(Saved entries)
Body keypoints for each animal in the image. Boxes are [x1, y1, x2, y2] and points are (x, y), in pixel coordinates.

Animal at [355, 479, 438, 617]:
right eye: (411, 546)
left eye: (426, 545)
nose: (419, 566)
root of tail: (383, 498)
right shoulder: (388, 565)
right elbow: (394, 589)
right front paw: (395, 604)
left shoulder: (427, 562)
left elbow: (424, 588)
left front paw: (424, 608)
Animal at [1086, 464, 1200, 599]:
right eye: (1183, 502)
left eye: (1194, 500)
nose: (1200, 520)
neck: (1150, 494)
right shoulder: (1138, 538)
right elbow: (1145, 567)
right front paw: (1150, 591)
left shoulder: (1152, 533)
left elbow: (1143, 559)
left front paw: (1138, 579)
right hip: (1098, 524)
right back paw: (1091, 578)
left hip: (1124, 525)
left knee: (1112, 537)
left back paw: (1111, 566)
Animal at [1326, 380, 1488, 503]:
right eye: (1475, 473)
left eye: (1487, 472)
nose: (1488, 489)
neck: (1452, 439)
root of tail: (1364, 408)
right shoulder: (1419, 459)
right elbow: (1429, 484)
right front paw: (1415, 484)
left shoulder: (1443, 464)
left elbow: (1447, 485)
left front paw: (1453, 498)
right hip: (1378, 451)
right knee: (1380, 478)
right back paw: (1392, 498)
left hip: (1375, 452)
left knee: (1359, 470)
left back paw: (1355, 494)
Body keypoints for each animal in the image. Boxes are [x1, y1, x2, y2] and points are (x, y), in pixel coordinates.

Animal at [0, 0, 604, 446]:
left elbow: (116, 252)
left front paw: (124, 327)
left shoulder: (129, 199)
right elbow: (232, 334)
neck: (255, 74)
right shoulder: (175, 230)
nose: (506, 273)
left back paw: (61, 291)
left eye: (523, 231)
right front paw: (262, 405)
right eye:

■ WORK INSTRUCTIONS
Return exactly the lines in the records above, beginning with the one that holds "right hip: (1098, 524)" and ending with the last.

■ SOLUTION TO THE EXERCISE
right hip: (1098, 524)
right back paw: (1091, 578)
left hip: (1124, 525)
left knee: (1112, 537)
left back paw: (1111, 566)
Animal at [1326, 380, 1488, 503]:
right eye: (1475, 473)
left eye: (1487, 472)
nose: (1488, 489)
neck: (1452, 439)
root of tail: (1364, 408)
right shoulder: (1419, 459)
right elbow: (1429, 484)
right front paw: (1415, 484)
left shoulder: (1443, 464)
left elbow: (1447, 485)
left front paw: (1453, 498)
right hip: (1378, 451)
right knee: (1380, 478)
right back paw: (1392, 498)
left hip: (1375, 452)
left knee: (1359, 470)
left back paw: (1355, 494)
Body keypoints for each animal in the image. Boxes are [x1, y1, x2, y2] and points are (x, y), in pixel coordinates.

Animal at [0, 0, 604, 446]:
left elbow: (116, 252)
left front paw: (124, 327)
left shoulder: (129, 199)
right elbow: (232, 334)
neck: (255, 74)
right shoulder: (175, 230)
nose: (506, 273)
left back paw: (61, 291)
left eye: (523, 231)
right front paw: (262, 405)
right eye:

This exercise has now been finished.